Facts about minerals

20 Cool Facts About Minerals

Humankind has been using minerals since ancient times. They exist everywhere, both on Earth and on other planets. More precisely, the planets and some other celestial bodies are made of minerals.

  • Most minerals are solids. But they can also be liquid and gaseous! If you vaporize, for example, a piece of granite, it will not cease to be a mineral.
  • The hardest mineral in the world is diamond, but it is also amenable to processing. Moreover, for all its incredible hardness, it can be relatively easily split.
  • The most common minerals in the Earth’s crust are feldspar. They make up about half of the total mass of the planetary crust of our planet.
  • Almost all minerals consist of a mixture of various chemicals, such as, for example, all gems except for transparent diamonds. Diamonds are made of pure carbon, and the chemical composition doesn’t differ from ordinary coal.
  • The mineral bridgmanite is the most common on Earth as a whole, at least in theory. Scientists claim that it makes up a decent fraction of the mass of our planet, but it is still impossible to verify this statement since bridgmanite is mainly located in the Earth’s mantle. It was also discovered in space, found on some asteroids.
Precious minerals
Red diamonds are the most expensive mineral found naturally
  • Some minerals are naturally radioactive. Like, for example, granite – that is why it is not used for interior decoration. Charoite, torbernite, and in some cases silicon can also be included in this list.
  • Many precious stones are the same mineral, colored in different colors due to impurities. A good example is sapphires and rubies, which are corundum.
  • Human eyes perceive the mineral alexandrite, named after the Russian Emperor Alexander I, very strangely. Depending on the lighting, it may appear red, green, or even purple.
  • The lightest mineral on earth is cryolite, which, according to chemists, consists mainly of sodium compounds. There are only a few deposits of it in the world, so cryolite is produced mainly artificially.
  • The most popular and widely consumed mineral in the world is oil. Millions of barrels of old are extracted from the earth’s bowels every day, then sent for processing.

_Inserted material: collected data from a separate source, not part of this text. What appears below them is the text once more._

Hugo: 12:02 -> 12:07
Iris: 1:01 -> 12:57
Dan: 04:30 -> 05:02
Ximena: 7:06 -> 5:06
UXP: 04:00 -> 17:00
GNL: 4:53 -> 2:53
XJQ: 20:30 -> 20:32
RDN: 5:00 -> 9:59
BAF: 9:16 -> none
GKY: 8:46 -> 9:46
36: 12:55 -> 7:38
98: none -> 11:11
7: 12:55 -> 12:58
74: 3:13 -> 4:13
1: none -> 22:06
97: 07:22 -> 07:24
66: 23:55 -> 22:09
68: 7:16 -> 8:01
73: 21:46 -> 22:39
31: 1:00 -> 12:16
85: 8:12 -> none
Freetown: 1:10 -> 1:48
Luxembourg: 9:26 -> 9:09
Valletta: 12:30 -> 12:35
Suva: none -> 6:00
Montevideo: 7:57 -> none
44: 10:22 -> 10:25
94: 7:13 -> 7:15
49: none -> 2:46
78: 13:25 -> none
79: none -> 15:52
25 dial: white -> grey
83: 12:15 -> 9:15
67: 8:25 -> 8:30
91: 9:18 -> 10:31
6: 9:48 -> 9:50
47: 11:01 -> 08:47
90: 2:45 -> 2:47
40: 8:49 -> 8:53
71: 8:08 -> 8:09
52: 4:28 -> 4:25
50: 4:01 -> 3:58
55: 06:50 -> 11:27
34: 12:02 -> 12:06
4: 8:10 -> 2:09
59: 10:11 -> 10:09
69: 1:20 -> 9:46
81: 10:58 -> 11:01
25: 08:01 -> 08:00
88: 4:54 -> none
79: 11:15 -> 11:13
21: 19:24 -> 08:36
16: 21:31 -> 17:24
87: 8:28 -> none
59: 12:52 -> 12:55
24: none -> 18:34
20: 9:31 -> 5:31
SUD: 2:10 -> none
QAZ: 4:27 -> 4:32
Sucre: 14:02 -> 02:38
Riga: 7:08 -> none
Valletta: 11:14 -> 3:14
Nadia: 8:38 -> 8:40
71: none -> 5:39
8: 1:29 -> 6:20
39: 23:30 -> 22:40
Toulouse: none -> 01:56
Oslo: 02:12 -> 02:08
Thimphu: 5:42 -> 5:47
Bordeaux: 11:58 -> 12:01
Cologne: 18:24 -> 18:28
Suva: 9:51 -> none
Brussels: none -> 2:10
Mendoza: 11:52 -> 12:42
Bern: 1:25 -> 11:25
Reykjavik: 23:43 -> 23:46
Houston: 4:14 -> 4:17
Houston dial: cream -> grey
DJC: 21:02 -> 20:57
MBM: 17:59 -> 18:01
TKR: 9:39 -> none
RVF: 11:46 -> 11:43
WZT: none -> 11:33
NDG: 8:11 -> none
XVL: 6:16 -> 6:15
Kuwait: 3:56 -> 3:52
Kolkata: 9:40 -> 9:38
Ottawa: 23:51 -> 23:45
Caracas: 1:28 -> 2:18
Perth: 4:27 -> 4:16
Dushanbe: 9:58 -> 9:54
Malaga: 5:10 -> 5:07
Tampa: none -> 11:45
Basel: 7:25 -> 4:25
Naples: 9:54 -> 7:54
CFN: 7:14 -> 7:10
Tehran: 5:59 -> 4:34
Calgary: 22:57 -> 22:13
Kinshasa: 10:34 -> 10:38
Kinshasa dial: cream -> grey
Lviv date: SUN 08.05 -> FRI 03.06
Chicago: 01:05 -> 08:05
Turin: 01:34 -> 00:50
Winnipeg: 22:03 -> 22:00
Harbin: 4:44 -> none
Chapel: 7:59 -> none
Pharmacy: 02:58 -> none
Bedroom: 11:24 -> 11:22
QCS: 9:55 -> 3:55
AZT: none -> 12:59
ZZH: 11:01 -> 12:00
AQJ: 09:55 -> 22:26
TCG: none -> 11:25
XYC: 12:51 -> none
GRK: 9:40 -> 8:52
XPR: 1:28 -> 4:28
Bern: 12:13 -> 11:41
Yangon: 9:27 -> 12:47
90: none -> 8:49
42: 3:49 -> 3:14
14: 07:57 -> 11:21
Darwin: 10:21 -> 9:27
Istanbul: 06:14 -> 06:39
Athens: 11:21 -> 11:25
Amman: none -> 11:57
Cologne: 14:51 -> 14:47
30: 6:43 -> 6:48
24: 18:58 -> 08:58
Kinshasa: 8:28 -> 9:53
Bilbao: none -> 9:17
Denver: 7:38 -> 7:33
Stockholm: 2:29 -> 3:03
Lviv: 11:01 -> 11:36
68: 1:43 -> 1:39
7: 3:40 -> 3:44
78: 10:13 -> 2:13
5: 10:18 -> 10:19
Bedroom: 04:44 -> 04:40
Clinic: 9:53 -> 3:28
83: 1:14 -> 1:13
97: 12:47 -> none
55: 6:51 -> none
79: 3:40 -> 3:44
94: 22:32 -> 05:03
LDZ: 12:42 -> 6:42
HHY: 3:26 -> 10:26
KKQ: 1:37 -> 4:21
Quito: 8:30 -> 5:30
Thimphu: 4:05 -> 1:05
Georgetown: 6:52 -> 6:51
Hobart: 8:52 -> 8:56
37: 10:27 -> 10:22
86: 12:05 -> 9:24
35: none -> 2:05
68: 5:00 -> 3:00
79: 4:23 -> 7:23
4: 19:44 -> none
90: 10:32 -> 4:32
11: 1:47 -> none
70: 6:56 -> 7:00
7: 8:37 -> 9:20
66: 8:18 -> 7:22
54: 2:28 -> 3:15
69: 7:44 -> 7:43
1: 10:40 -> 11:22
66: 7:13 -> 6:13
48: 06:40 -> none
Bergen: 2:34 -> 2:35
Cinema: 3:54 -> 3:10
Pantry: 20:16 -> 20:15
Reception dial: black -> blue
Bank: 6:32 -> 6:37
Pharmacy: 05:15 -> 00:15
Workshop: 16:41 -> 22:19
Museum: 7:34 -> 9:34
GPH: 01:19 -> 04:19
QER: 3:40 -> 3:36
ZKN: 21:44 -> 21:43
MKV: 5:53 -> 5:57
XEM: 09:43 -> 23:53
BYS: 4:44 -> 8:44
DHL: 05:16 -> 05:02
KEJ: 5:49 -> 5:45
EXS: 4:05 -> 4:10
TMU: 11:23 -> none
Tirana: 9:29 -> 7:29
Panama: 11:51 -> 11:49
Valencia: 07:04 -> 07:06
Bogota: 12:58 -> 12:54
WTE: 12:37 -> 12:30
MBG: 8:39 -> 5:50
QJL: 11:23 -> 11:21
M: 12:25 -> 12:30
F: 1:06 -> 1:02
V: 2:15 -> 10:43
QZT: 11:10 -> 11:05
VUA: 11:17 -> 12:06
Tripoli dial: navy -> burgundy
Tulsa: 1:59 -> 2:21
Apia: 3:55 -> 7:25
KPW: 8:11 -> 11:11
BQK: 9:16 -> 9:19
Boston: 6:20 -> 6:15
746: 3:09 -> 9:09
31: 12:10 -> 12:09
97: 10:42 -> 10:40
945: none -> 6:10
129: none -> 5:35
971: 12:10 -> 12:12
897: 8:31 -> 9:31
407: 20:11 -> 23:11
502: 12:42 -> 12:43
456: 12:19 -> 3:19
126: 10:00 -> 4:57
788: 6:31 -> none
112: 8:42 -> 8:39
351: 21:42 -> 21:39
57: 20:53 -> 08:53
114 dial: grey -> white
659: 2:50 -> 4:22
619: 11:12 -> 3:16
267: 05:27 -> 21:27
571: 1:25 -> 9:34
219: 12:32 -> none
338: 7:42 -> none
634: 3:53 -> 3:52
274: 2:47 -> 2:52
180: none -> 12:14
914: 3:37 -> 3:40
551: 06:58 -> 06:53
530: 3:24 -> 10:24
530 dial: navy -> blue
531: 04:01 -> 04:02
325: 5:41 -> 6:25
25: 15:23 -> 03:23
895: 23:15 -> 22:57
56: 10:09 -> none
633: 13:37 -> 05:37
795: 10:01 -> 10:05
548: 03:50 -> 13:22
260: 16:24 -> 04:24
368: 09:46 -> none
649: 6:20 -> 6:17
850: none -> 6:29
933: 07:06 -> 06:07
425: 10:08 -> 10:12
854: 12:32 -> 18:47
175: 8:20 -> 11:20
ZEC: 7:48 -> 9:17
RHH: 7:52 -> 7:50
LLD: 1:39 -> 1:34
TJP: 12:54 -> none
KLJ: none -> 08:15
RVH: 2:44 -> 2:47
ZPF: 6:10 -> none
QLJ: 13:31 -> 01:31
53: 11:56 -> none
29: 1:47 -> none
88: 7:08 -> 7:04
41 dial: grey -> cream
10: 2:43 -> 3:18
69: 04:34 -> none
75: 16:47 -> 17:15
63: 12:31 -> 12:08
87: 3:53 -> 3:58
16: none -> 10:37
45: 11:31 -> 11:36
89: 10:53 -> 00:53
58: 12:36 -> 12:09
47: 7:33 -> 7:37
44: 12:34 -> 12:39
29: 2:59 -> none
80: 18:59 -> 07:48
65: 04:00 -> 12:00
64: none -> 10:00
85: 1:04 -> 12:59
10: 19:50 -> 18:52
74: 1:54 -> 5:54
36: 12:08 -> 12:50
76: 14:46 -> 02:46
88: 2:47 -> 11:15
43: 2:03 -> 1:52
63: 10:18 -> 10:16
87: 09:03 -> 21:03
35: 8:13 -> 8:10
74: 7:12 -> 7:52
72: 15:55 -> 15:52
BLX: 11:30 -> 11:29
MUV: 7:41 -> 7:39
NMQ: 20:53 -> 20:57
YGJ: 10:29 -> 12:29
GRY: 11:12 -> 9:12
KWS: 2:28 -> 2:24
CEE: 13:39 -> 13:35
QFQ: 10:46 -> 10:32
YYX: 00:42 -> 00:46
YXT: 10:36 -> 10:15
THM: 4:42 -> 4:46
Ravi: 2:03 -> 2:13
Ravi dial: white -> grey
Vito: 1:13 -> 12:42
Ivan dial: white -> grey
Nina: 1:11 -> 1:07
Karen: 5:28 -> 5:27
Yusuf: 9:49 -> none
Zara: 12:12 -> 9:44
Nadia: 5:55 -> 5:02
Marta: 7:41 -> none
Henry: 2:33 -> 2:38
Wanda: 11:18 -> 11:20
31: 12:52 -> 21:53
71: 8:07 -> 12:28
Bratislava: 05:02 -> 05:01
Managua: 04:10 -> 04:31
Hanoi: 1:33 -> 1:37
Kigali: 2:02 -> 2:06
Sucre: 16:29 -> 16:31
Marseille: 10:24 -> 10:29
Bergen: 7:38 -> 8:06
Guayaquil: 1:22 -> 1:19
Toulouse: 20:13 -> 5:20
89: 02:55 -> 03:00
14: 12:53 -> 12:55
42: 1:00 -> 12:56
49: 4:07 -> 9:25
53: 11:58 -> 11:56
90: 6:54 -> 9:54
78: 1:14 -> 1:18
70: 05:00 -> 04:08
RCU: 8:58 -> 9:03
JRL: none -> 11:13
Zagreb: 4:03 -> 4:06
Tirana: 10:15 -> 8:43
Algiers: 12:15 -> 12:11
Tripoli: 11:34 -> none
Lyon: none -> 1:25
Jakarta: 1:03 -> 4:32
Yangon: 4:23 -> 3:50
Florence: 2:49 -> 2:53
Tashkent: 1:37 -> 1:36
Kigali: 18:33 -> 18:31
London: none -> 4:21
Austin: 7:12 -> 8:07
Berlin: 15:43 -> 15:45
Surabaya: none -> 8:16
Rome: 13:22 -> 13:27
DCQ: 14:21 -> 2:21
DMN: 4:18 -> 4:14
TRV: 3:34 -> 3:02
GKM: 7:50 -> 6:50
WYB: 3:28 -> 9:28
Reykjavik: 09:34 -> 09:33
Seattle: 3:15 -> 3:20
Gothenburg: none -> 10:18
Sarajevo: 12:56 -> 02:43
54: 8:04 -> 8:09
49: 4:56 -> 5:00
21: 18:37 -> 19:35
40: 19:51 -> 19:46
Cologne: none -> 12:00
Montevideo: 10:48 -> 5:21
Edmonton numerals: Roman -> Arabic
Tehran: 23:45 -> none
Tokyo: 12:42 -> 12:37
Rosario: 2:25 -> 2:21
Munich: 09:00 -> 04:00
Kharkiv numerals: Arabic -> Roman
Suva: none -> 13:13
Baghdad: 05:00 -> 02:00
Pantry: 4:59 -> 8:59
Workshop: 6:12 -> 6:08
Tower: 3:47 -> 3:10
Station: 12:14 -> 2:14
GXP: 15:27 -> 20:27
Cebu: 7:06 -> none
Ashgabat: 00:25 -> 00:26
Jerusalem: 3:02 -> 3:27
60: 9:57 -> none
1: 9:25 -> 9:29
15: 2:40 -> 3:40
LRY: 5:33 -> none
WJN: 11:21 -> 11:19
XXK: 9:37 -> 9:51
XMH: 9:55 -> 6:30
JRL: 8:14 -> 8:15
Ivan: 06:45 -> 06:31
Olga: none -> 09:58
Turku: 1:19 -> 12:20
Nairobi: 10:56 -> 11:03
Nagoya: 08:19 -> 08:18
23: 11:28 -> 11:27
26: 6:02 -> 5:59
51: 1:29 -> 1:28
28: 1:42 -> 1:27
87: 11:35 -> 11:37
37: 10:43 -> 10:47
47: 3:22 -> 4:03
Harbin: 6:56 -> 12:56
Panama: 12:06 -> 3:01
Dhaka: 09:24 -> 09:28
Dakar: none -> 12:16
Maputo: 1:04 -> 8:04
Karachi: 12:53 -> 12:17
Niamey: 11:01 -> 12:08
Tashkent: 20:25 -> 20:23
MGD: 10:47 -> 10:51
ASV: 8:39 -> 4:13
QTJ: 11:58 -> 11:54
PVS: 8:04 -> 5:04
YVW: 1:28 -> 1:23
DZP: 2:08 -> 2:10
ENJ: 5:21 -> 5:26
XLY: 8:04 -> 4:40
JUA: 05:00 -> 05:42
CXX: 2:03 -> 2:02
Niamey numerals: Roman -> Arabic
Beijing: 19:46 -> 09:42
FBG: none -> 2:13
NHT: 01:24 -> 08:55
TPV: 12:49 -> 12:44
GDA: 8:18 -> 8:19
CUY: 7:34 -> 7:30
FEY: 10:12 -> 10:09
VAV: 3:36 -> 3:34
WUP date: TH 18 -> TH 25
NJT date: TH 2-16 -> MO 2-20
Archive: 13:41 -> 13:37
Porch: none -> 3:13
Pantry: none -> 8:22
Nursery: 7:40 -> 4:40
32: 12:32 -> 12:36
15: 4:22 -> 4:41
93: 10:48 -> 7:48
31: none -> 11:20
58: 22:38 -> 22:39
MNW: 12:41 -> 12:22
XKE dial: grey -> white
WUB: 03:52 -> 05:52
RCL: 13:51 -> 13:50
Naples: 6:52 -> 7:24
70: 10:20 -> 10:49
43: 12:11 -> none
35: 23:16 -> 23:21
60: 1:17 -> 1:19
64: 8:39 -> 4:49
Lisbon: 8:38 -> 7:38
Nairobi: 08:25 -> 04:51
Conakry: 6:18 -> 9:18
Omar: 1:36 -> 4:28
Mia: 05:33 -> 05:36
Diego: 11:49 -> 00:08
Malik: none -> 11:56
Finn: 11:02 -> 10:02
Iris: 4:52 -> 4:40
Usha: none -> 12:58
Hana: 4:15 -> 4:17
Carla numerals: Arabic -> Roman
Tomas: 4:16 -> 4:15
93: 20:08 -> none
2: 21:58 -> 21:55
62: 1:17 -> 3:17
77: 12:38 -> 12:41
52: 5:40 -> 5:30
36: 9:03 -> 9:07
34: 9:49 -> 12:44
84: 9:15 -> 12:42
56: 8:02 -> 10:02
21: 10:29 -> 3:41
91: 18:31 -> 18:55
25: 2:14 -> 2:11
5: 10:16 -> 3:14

  • The densest mineral is not diamond, but osmium. Scientists, however, still argue what is denser, osmium or iridium, but recent studies show that osmium is quite slightly superior to iridium in this parameter.
  • Some minerals belong to the rock-forming ones – which means that they are present as a permanent and important component in a variety of rocks. The largest group of rock-forming minerals are silicates, they account for about 75% of the mass of the Earth’s crust. Feldspars belong specifically to silicates.
  • The most resistant of the minerals widely used in construction is granite. Buildings constructed from it can stand for hundreds or even thousands of years, successfully resisting erosion.
  • The most common mineral on the Earth’s surface is quartz. In its pure form, it is not often found, but it is part of many rocks, including the aforementioned granite. In other words, quartz is a polymorphic modification of silicon dioxide.
  • Some minerals are afraid of sunlight, more precisely, of ultraviolet radiation. For example, topazes fade and fade relatively quickly in the sun.
Osmium mineral
Osmium, the densest mineral ever
  • The exact definition of a mineral is under discussion, especially with regard to the requirement that the permissible species be abiogenic, and to a lesser extent with regard to its having an ordered atomic structure.
  • There are more than 5,300 known types of minerals; more than 5,070 of them have been approved by the International Mineralogical Association (IMA).
  • Minerals are different from rocks. A mineral is a chemical compound with a given composition and a certain crystal structure. A rock is a mixture of one or more minerals in various proportions.
  • People use minerals for many everyday purposes. Every time people turn on the microwave or TV, minerals are used. The copper in the wires that supply electricity to the car is made of minerals. Table salt, or halite, is another mineral that people use in their daily lives.
  • Eight elements make up the majority of the key components of minerals due to their abundance in the earth’s crust. These eight elements, which make up more than 98% of the Earth’s crust by weight, are arranged in descending order of abundance: oxygen, silicon, aluminum, iron, magnesium, calcium, sodium, and potassium.